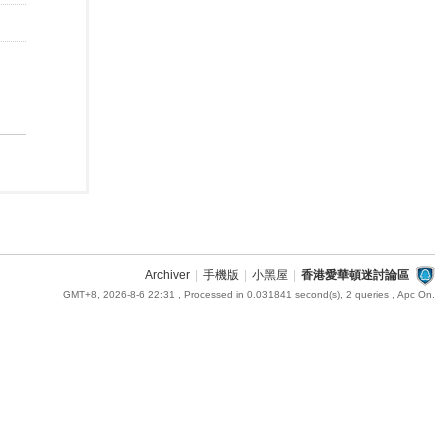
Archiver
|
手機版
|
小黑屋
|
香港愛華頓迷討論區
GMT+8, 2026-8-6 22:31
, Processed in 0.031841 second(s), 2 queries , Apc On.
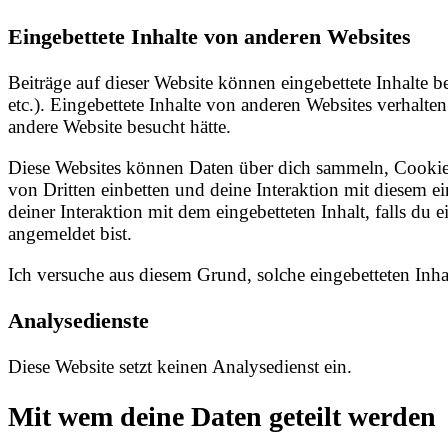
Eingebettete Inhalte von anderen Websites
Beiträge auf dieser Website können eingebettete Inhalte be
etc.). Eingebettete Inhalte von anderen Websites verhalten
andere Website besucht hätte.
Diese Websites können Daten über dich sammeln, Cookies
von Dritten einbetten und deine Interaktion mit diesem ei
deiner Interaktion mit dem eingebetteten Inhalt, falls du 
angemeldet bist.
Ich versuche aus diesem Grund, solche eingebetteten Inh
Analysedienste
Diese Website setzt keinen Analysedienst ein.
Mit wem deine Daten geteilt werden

· · · ·

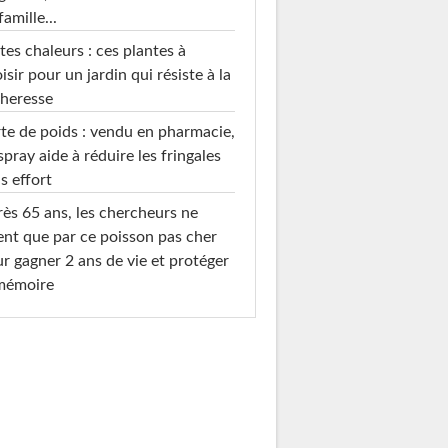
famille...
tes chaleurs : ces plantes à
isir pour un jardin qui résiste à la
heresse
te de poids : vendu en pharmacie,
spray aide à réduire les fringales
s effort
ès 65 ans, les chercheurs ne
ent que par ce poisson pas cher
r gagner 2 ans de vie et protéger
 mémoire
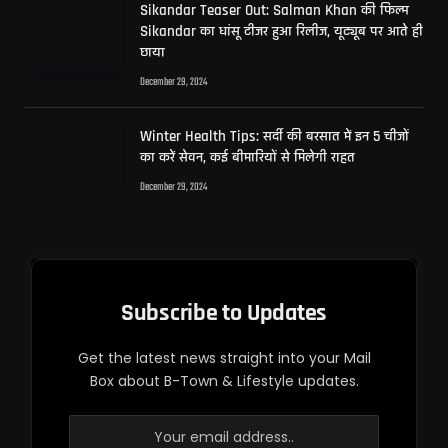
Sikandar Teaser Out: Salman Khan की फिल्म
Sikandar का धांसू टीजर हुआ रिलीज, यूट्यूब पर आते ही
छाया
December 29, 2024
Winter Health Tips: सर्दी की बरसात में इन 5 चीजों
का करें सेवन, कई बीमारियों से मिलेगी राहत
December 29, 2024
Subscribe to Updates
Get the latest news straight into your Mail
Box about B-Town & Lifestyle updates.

· · · ·

Exercise
Reproduce word for word the material above, starting with the line that has "Sikandar का धांसू" and stopping after the line that has "Box about B-Town & Lifestyle updates.".

Answer space
Sikandar का धांसू टीजर हुआ रिलीज, यूट्यूब पर आते ही
छाया
December 29, 2024
Winter Health Tips: सर्दी की बरसात में इन 5 चीजों
का करें सेवन, कई बीमारियों से मिलेगी राहत
December 29, 2024
Subscribe to Updates
Get the latest news straight into your Mail
Box about B-Town & Lifestyle updates.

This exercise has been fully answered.